Work order => Each record beneath this line should be returned exactly as it is.
━━━━━━━━━━━━━━━━━━━━
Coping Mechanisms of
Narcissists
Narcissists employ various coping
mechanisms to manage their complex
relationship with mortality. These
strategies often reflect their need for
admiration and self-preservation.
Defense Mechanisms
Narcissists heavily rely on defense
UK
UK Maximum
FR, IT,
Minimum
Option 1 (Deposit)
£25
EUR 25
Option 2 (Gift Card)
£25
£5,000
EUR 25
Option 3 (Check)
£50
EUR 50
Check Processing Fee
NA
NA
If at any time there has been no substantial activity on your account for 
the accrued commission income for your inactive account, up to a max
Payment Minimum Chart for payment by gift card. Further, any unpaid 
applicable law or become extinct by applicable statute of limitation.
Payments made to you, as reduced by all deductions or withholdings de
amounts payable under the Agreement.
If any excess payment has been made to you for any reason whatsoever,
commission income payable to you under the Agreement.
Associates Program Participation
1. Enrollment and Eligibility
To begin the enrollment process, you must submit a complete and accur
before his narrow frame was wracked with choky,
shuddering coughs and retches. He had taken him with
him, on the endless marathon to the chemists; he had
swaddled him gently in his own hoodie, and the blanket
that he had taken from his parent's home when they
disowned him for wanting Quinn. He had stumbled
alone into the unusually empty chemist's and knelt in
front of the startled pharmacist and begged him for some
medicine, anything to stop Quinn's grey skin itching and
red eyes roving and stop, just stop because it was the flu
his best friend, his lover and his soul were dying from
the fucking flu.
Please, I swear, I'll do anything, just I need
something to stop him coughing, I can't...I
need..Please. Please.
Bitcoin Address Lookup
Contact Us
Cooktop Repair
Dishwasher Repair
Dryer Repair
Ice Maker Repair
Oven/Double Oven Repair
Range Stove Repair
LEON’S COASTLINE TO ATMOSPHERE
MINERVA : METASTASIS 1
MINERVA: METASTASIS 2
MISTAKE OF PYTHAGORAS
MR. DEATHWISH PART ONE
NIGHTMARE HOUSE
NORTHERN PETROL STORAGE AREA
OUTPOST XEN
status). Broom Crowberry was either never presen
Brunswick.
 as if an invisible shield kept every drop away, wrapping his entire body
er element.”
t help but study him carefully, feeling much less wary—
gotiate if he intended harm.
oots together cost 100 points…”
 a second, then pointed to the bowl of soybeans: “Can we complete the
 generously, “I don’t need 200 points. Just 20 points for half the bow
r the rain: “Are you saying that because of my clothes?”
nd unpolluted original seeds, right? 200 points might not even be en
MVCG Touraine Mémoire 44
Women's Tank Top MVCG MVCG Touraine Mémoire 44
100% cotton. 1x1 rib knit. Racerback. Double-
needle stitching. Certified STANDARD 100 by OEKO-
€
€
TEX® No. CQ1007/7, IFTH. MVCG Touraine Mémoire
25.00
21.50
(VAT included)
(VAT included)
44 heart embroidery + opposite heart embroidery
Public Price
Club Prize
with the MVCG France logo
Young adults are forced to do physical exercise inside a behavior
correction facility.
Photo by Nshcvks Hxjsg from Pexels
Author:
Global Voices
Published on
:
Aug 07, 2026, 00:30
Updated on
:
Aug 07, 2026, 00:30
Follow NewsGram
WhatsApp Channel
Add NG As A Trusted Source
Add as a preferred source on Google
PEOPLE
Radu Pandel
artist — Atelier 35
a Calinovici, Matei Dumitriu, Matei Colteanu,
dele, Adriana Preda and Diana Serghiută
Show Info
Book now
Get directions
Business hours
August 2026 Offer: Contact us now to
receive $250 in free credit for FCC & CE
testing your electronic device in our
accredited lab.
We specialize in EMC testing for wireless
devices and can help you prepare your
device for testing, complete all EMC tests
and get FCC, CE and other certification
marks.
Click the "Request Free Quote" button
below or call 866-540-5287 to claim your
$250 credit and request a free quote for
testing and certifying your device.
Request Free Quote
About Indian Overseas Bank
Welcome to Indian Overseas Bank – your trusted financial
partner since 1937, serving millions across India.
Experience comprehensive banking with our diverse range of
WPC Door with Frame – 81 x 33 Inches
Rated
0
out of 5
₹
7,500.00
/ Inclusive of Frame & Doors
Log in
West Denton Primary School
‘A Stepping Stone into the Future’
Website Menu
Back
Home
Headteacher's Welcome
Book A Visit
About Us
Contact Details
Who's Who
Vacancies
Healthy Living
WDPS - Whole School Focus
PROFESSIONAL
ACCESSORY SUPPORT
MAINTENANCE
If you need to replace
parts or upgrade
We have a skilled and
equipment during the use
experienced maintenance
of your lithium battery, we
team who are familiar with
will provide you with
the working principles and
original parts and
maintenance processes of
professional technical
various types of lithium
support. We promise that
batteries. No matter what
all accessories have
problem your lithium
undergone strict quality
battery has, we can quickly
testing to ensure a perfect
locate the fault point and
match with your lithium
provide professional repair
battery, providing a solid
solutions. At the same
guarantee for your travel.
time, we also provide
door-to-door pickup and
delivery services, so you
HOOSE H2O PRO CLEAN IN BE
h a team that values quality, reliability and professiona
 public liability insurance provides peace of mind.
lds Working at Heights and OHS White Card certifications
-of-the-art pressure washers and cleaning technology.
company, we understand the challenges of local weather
━━━━━━━━━━━━━━━━━━━━
Result of this task =>
Coping Mechanisms of
Narcissists
Narcissists employ various coping
mechanisms to manage their complex
relationship with mortality. These
strategies often reflect their need for
admiration and self-preservation.
Defense Mechanisms
Narcissists heavily rely on defense
UK
UK Maximum
FR, IT,
Minimum
Option 1 (Deposit)
£25
EUR 25
Option 2 (Gift Card)
£25
£5,000
EUR 25
Option 3 (Check)
£50
EUR 50
Check Processing Fee
NA
NA
If at any time there has been no substantial activity on your account for 
the accrued commission income for your inactive account, up to a max
Payment Minimum Chart for payment by gift card. Further, any unpaid 
applicable law or become extinct by applicable statute of limitation.
Payments made to you, as reduced by all deductions or withholdings de
amounts payable under the Agreement.
If any excess payment has been made to you for any reason whatsoever,
commission income payable to you under the Agreement.
Associates Program Participation
1. Enrollment and Eligibility
To begin the enrollment process, you must submit a complete and accur
before his narrow frame was wracked with choky,
shuddering coughs and retches. He had taken him with
him, on the endless marathon to the chemists; he had
swaddled him gently in his own hoodie, and the blanket
that he had taken from his parent's home when they
disowned him for wanting Quinn. He had stumbled
alone into the unusually empty chemist's and knelt in
front of the startled pharmacist and begged him for some
medicine, anything to stop Quinn's grey skin itching and
red eyes roving and stop, just stop because it was the flu
his best friend, his lover and his soul were dying from
the fucking flu.
Please, I swear, I'll do anything, just I need
something to stop him coughing, I can't...I
need..Please. Please.
Bitcoin Address Lookup
Contact Us
Cooktop Repair
Dishwasher Repair
Dryer Repair
Ice Maker Repair
Oven/Double Oven Repair
Range Stove Repair
LEON’S COASTLINE TO ATMOSPHERE
MINERVA : METASTASIS 1
MINERVA: METASTASIS 2
MISTAKE OF PYTHAGORAS
MR. DEATHWISH PART ONE
NIGHTMARE HOUSE
NORTHERN PETROL STORAGE AREA
OUTPOST XEN
status). Broom Crowberry was either never presen
Brunswick.
 as if an invisible shield kept every drop away, wrapping his entire body
er element.”
t help but study him carefully, feeling much less wary—
gotiate if he intended harm.
oots together cost 100 points…”
 a second, then pointed to the bowl of soybeans: “Can we complete the
 generously, “I don’t need 200 points. Just 20 points for half the bow
r the rain: “Are you saying that because of my clothes?”
nd unpolluted original seeds, right? 200 points might not even be en
MVCG Touraine Mémoire 44
Women's Tank Top MVCG MVCG Touraine Mémoire 44
100% cotton. 1x1 rib knit. Racerback. Double-
needle stitching. Certified STANDARD 100 by OEKO-
€
€
TEX® No. CQ1007/7, IFTH. MVCG Touraine Mémoire
25.00
21.50
(VAT included)
(VAT included)
44 heart embroidery + opposite heart embroidery
Public Price
Club Prize
with the MVCG France logo
Young adults are forced to do physical exercise inside a behavior
correction facility.
Photo by Nshcvks Hxjsg from Pexels
Author:
Global Voices
Published on
:
Aug 07, 2026, 00:30
Updated on
:
Aug 07, 2026, 00:30
Follow NewsGram
WhatsApp Channel
Add NG As A Trusted Source
Add as a preferred source on Google
PEOPLE
Radu Pandel
artist — Atelier 35
a Calinovici, Matei Dumitriu, Matei Colteanu,
dele, Adriana Preda and Diana Serghiută
Show Info
Book now
Get directions
Business hours
August 2026 Offer: Contact us now to
receive $250 in free credit for FCC & CE
testing your electronic device in our
accredited lab.
We specialize in EMC testing for wireless
devices and can help you prepare your
device for testing, complete all EMC tests
and get FCC, CE and other certification
marks.
Click the "Request Free Quote" button
below or call 866-540-5287 to claim your
$250 credit and request a free quote for
testing and certifying your device.
Request Free Quote
About Indian Overseas Bank
Welcome to Indian Overseas Bank – your trusted financial
partner since 1937, serving millions across India.
Experience comprehensive banking with our diverse range of
WPC Door with Frame – 81 x 33 Inches
Rated
0
out of 5
₹
7,500.00
/ Inclusive of Frame & Doors
Log in
West Denton Primary School
‘A Stepping Stone into the Future’
Website Menu
Back
Home
Headteacher's Welcome
Book A Visit
About Us
Contact Details
Who's Who
Vacancies
Healthy Living
WDPS - Whole School Focus
PROFESSIONAL
ACCESSORY SUPPORT
MAINTENANCE
If you need to replace
parts or upgrade
We have a skilled and
equipment during the use
experienced maintenance
of your lithium battery, we
team who are familiar with
will provide you with
the working principles and
original parts and
maintenance processes of
professional technical
various types of lithium
support. We promise that
batteries. No matter what
all accessories have
problem your lithium
undergone strict quality
battery has, we can quickly
testing to ensure a perfect
locate the fault point and
match with your lithium
provide professional repair
battery, providing a solid
solutions. At the same
guarantee for your travel.
time, we also provide
door-to-door pickup and
delivery services, so you
HOOSE H2O PRO CLEAN IN BE
h a team that values quality, reliability and professiona
 public liability insurance provides peace of mind.
lds Working at Heights and OHS White Card certifications
-of-the-art pressure washers and cleaning technology.
company, we understand the challenges of local weather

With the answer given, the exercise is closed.